Comment 5 Adam Pingel 2009-06-02 15:48:38 UTC
Hello.  I noticed Chris's earlier note to the user mailing list and then followed the bug here.  I'm seeing the same issue.  I attached a .java and a trace of the program as applied to Chris's sample .xls file to that message.
Comment 6 David Fisher 2009-06-02 16:03:38 UTC
Hi Adam,

Thanks. If possible, try a recent nightly build first.

BTW - your attachments didn't make it through to the list with your email. Please attach the files to this issue. Hopefully someone will look into it in the near future.

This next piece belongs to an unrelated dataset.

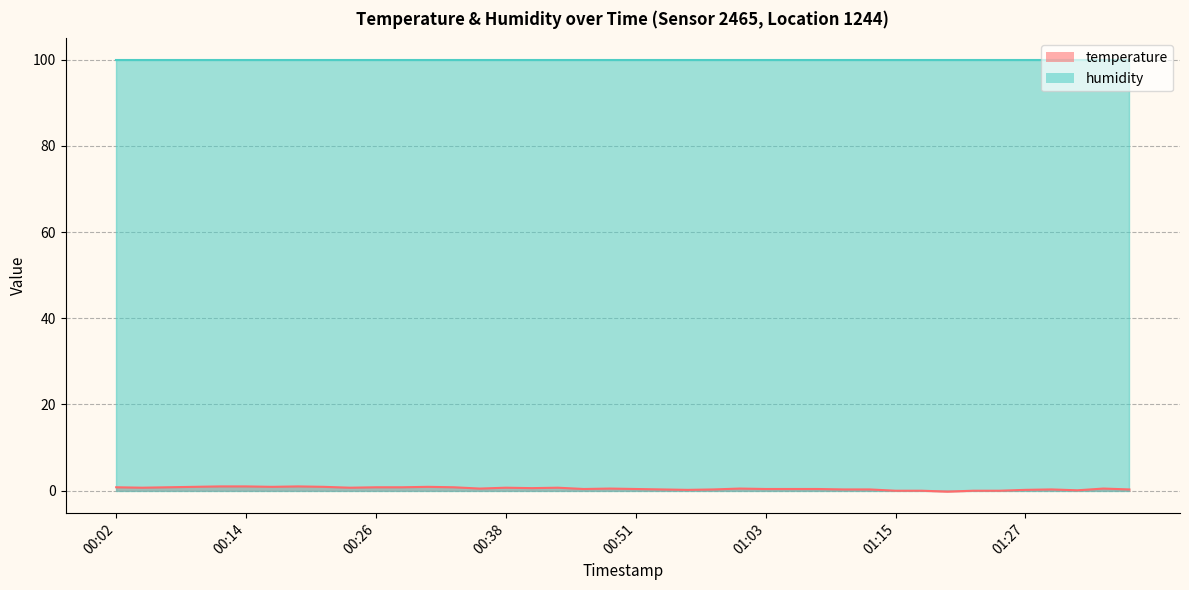

What is the minimum value shown in the chart?

-0.2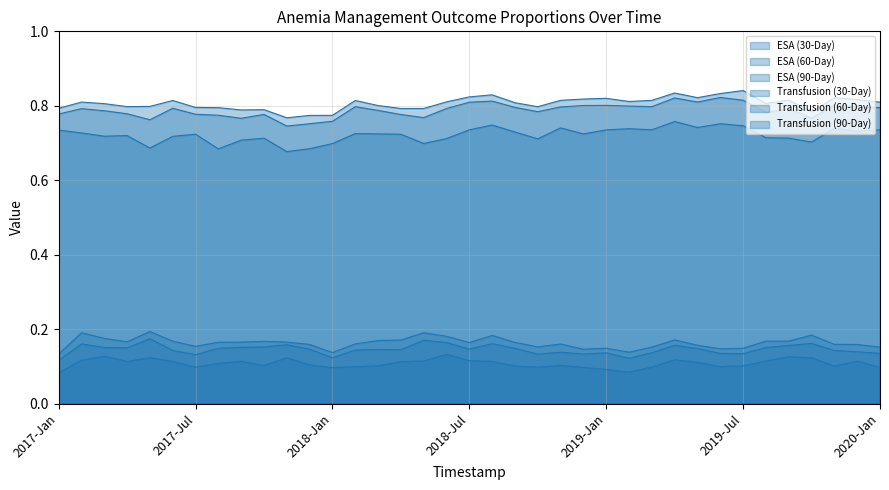

Which series has the largest total across all categories?

ESA (90-Day)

Comment 7 Adam Pingel 2009-06-02 17:15:51 UTC
I tried again with poi-3.5-beta7-20090602.jar and poi-ooxml-3.5-beta7-20090602.jar.  I will attach my .java and the resulting log.
Comment 8 Adam Pingel 2009-06-02 17:18:06 UTC
Created attachment 23744 [details]
execution trace of my code applied to Chris's .xls file
Comment 9 Adam Pingel 2009-06-02 17:19:22 UTC
Created attachment 23745 [details]
a reworked XLS2CSVmra that I'm using to create the trace
Comment 10 Chris Lott 2009-06-23 04:58:01 UTC
I reopened this bug -- I hope that's acceptable to the POI committers.  Adam and I have provided fairly convincing evidence and attached it to this bug report.  I hope this isn't too hard to fix, and that maybe the fix will be delivered in time for the 3.5 final release.  Thanks for listening.
Comment 11 kirklib 2009-10-19 07:16:43 UTC
Was very happy to discover this library, and then quickly disappointed by this bug which is a fairly essential necessity for such a program.

I have detailed the problem I have on the mailing list:

An event is thrown signalling the end of a row whenever it encounters various blank cells in my data.
Comment 12 Nick Burch 2009-11-03 14:48:43 UTC
Ah, I'd forgotten that you can have records that cover multiple cells (MulBlankRecord and MulRKRecord). MissingRecordAwareHSSFListener wasn't handling these properly, and probably nor was anyone's code...

I've updated MissingRecordAwareHSSFListener to expand these out into individual records, so hopefully it'll behave itself better now
Comment 13 Chris Lott 2009-11-08 06:45:06 UTC
Created attachment 24504 [details]
Two-row spreadsheet that triggers LsatCellOfDummyRowRec failure

I sent this spreadsheet to Adam Pingel but forgot to attach it to this bug.  Running XLS2CSVmra + POI 3.5 FINAL on this input yields 3 rows (expected 2).
Comment 14 Chris Lott 2009-11-08 06:48:52 UTC
Nick Burch, thank you very much for the patch.  It works for me!  I tested the nightly build POI-3.6-beta1-20091108.jar from encore.torchbox.com together with the XLS2CSVmra program on the two-row spreadsheet that is attached to this bug.  The failure no longer happens.  POI 3.5 final yields 3 rows, POI 3.6 beta yields 2 rows, which is what I expect.